A/N: Sequel to 'Sin', the first in the series is 'Afterdark'. You can probably read this without those two, though.
Looking back on it now, South could clearly pinpoint the exact moment it happened. Oh, there was a build-up –frustrated words, poorly concealed impatience, a much tenser air than what they were used to. Given South's prickly-as-a-porcupine temper and Wash's habit of bringing it out with the most idiotic comments, that said a lot.
But there was one moment where everything just snapped, where nothing would go back to how it was ever again because nothing could take it back.
It had been your average night on the Mother of Invention. Those who picked the short straw with their AI had begun their nightly chorus of mad shrieks and hysterical laughter. Carolina had been gone by then, and in a few days there'd be a few more disappearances; one following a loud, violent breakdown, the other quietly fading away.

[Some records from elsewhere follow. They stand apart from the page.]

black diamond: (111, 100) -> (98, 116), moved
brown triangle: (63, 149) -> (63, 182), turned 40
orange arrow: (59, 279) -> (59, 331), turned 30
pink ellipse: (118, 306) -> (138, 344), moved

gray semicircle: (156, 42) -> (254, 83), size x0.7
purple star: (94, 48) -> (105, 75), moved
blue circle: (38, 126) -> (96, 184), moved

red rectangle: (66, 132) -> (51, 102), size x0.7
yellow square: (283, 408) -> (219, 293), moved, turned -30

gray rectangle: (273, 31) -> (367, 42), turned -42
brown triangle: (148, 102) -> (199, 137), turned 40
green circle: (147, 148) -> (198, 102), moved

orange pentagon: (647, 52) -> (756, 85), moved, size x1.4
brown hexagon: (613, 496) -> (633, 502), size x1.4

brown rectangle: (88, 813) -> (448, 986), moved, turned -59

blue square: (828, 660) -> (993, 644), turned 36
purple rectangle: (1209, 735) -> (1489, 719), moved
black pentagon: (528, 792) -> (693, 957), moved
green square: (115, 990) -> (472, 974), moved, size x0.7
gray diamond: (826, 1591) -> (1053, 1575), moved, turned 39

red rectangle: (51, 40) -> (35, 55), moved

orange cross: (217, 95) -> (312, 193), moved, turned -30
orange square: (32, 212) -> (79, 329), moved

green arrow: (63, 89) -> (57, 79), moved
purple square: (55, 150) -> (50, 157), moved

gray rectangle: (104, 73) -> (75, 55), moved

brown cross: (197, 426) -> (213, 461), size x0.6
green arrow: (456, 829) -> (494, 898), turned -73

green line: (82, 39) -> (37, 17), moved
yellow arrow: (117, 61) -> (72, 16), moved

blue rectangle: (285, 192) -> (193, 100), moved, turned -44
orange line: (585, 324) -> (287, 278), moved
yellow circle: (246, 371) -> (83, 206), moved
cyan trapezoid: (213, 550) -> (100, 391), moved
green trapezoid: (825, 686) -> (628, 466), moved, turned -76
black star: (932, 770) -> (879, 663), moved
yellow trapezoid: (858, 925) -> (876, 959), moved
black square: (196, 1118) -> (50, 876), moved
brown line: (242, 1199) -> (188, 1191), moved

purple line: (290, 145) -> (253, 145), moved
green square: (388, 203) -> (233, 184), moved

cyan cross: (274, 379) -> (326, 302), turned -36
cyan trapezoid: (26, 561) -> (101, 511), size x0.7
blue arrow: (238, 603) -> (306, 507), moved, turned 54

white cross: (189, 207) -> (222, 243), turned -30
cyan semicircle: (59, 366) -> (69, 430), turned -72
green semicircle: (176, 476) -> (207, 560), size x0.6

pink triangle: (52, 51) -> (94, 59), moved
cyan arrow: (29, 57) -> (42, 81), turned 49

South had been in her room, of course. She heard someone jogging past her door (Montana? Massachusetts? The latter had taken on the role of an agony aunt, recently) and knew she was expected to do the same, run out of her room and head to his. But after thinking about it, really thinking about it, she just couldn't find the will to get out of bed. All she wanted to do was sink into the covers and sleep.
And then a scream rose up, overpowering the others (how many were there by now? Four? Five? It sounded like dozens) and she had to get up because it was her Wash, because he had still been her Wash then. Almost every night she would get up, journey to his room and try to keep him grounded, by her, away from Epsilon and the madness he represented.
It was exhausting work. Maine would take over every now and then, offering South some relief. Her pride didn't let him do it often, though. The two had struck up an unlikely, tentative friendship somewhere along the line, right after she'd first sent him on his way outside of Wash's room.
So South stumbled out of bed and into the hallway, feeling drained, hair a rat's nest of blonde spikes. She straightened the purple tank top she slept in and walked out of her cold, Spartan bedroom and into the arguably colder and poorly lit metal halls of the Freelancers' quarters.
The urgent speed of previous nights was gone and she moved at a sleepwalker's pace while her tired mind tried to remember what it was doing.
After an eternity, she arrived outside his room. With a push of a button he was lying there, no doors between them, huddled and trembling, flinching away from the open door. He was tangled in his sheets and his eyes were glazed, but he calmed down a little when he saw her.
"South," he whispered. Too bright blue eyes locked onto her. Just by looking, she could tell he'd had a bad night. It would take time to get him out of whatever nightmare his bastard AI had put him through. Time, energy and patience.
Two of those things she just didn't have.
South turned on her heel and walked away. Left him calling for her. Left him pleading for her. A part of her (the part Wash would later identify as his South, the part that gave him nothing but hatred for the cold, rotten bitch who'd killed her and stolen her face) told her to turn back, it wasn't too late.
But she was drained. She could barely walk. She was numb.
And when she stumbled back into her bedroom, she had to lean against the icy walls for support before she collapsed on her bed.
There was still that part of South that would always hate her for that night. The next morning, Maine had cornered her outside the cafeteria, preparing to snarl into her face before he got a good look at her. The lank hair, dark bruises under dead eyes, a ghostly complexion.
He understood. Maine never really forgave her for that night, all friendly feelings towards each other were lost forever, but he understood. And she understood that he would hate her from now on, that any attempt to approach Wash would be seen as a threat.
Agents Maine and South Dakota, both with the words 'volatile' on their official files, understood each other perfectly.
Wash didn't speak to her after that, not outside of what was required. Occasionally, she would see him cast her a pained, confused glance, trying to figure out why she'd done it or who she was now or what had changed them both so drastically.
Epsilon was the what answer, or at least part of it. He may have forced them to realise how much they meant to each other, but he'd put the weight of the world on a barely-there relationship. Maybe if they'd been together for longer… but maybe not.
South didn't know the who answer.
Thinking back on it, South figured it was just another thing about Project Freelancer. It was a hostile environment to love, or even like. It was almost inevitable that she and Wash would end so badly.
And so, as Wash bled from two hits and shouted orders at her, while the man who had hated her but now probably barely recognised her shot and snarled at them, as Delta whirred and worried in her armour, pulling the trigger was far too easy.